### THE DATA
Start of Block
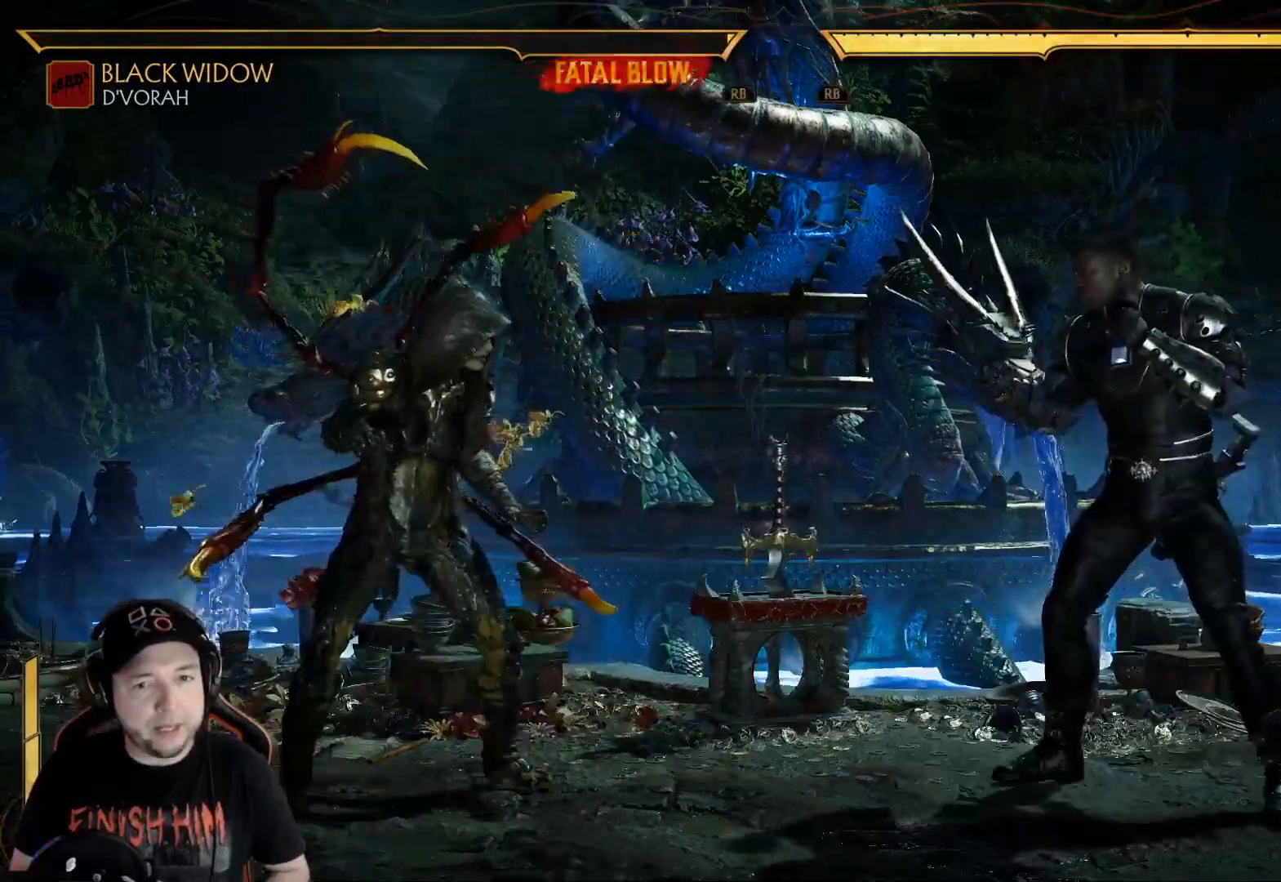
{"buttons": [], "left_stick": "center", "right_stick": "center", "events": [[34, "DPAD_DOWN", "down"], [84, "DPAD_LEFT", "up"], [117, "DPAD_RIGHT", "down"], [134, "DPAD_DOWN", "up"], [167, "X", "down"], [218, "DPAD_RIGHT", "up"], [234, "X", "up"]]}
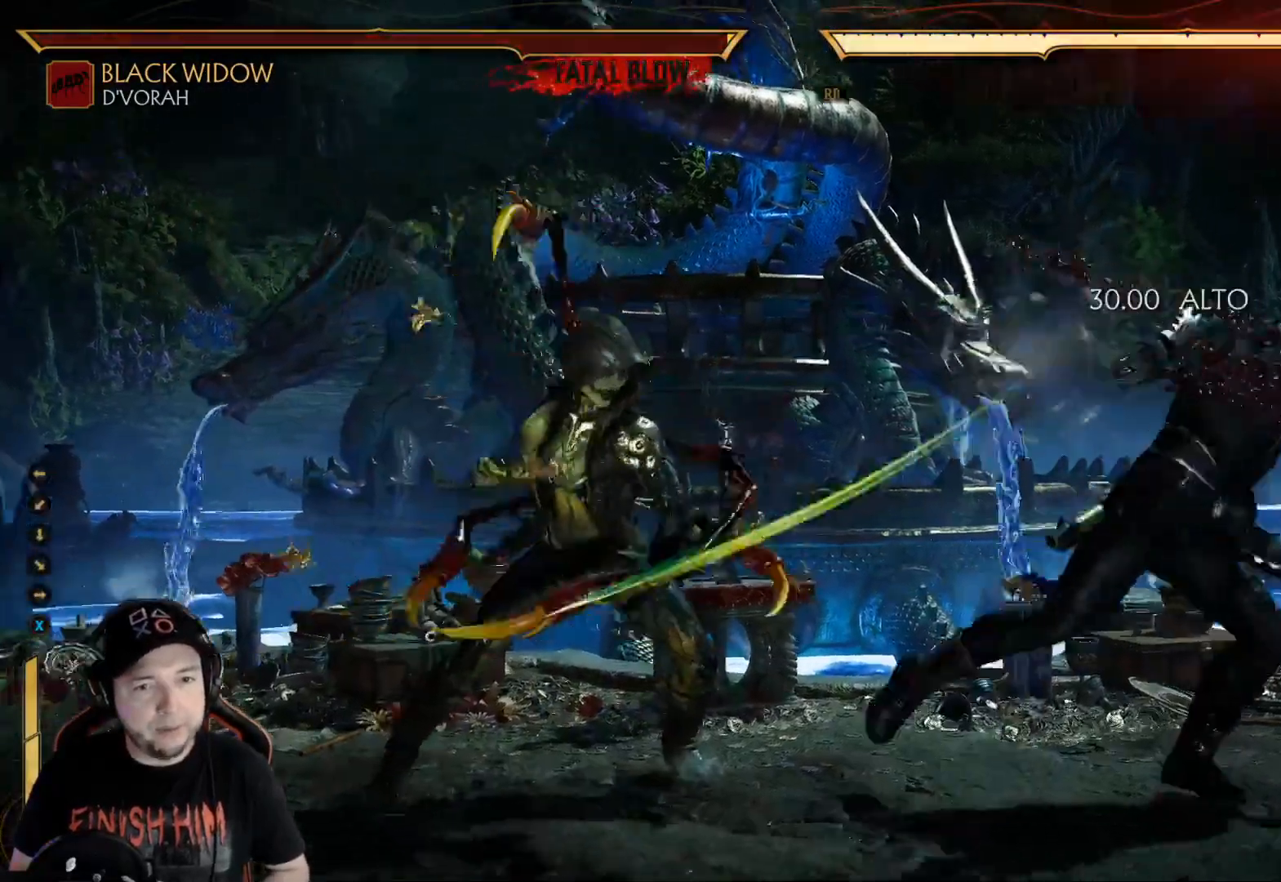
{"buttons": ["DPAD_LEFT"], "left_stick": "center", "right_stick": "center", "events": [[201, "DPAD_LEFT", "down"], [301, "DPAD_LEFT", "up"], [368, "DPAD_LEFT", "down"], [435, "DPAD_LEFT", "up"], [485, "DPAD_LEFT", "down"]]}
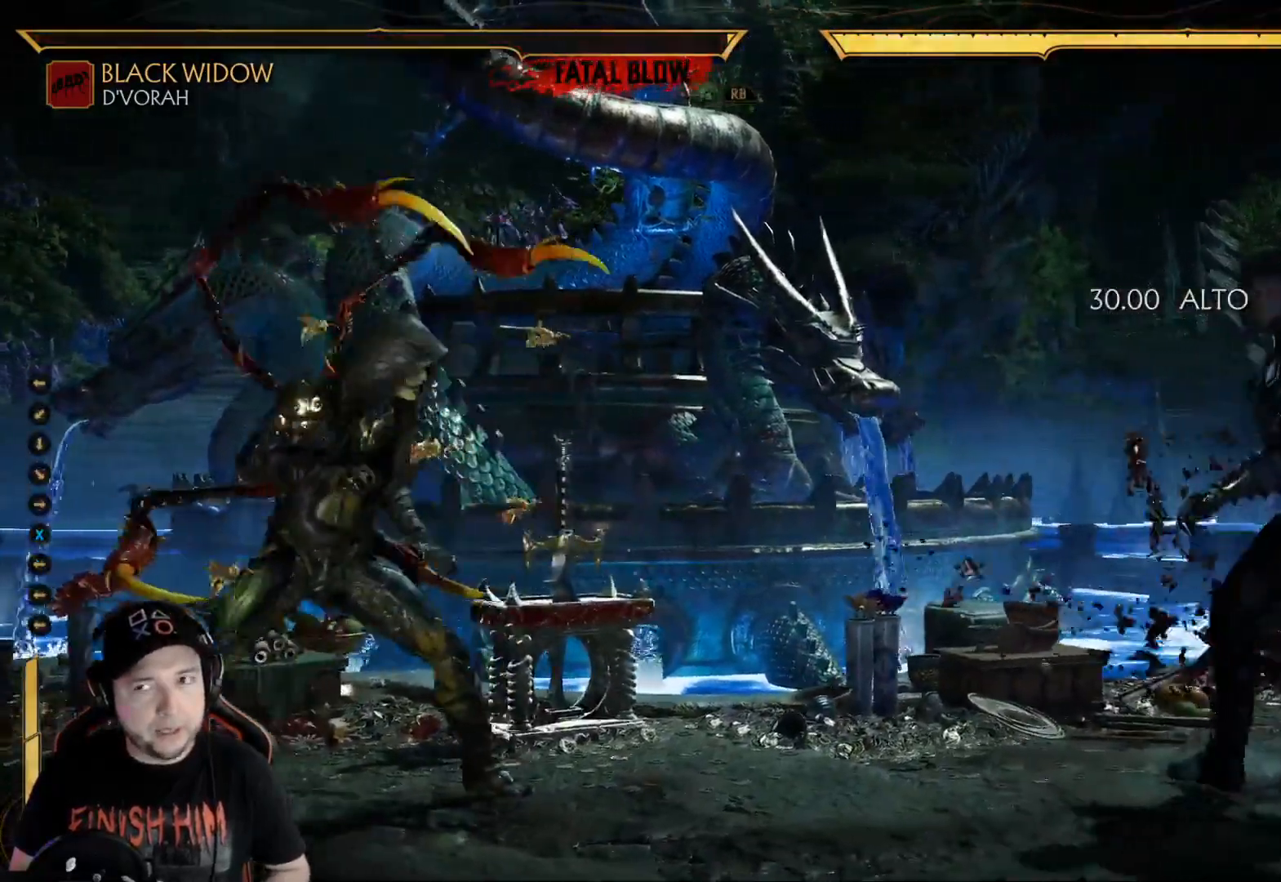
{"buttons": ["DPAD_RIGHT"], "left_stick": "center", "right_stick": "center", "events": [[50, "DPAD_LEFT", "up"], [267, "DPAD_RIGHT", "down"], [367, "DPAD_RIGHT", "up"], [434, "DPAD_RIGHT", "down"]]}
End of Block
### EXERCISE
Each line of the data is to be duplicated exactly; pictures stay out of the copy.

### WRITTEN ANSWER
{"buttons": [], "left_stick": "center", "right_stick": "center", "events": [[34, "DPAD_DOWN", "down"], [84, "DPAD_LEFT", "up"], [117, "DPAD_RIGHT", "down"], [134, "DPAD_DOWN", "up"], [167, "X", "down"], [218, "DPAD_RIGHT", "up"], [234, "X", "up"]]}
{"buttons": ["DPAD_LEFT"], "left_stick": "center", "right_stick": "center", "events": [[201, "DPAD_LEFT", "down"], [301, "DPAD_LEFT", "up"], [368, "DPAD_LEFT", "down"], [435, "DPAD_LEFT", "up"], [485, "DPAD_LEFT", "down"]]}
{"buttons": ["DPAD_RIGHT"], "left_stick": "center", "right_stick": "center", "events": [[50, "DPAD_LEFT", "up"], [267, "DPAD_RIGHT", "down"], [367, "DPAD_RIGHT", "up"], [434, "DPAD_RIGHT", "down"]]}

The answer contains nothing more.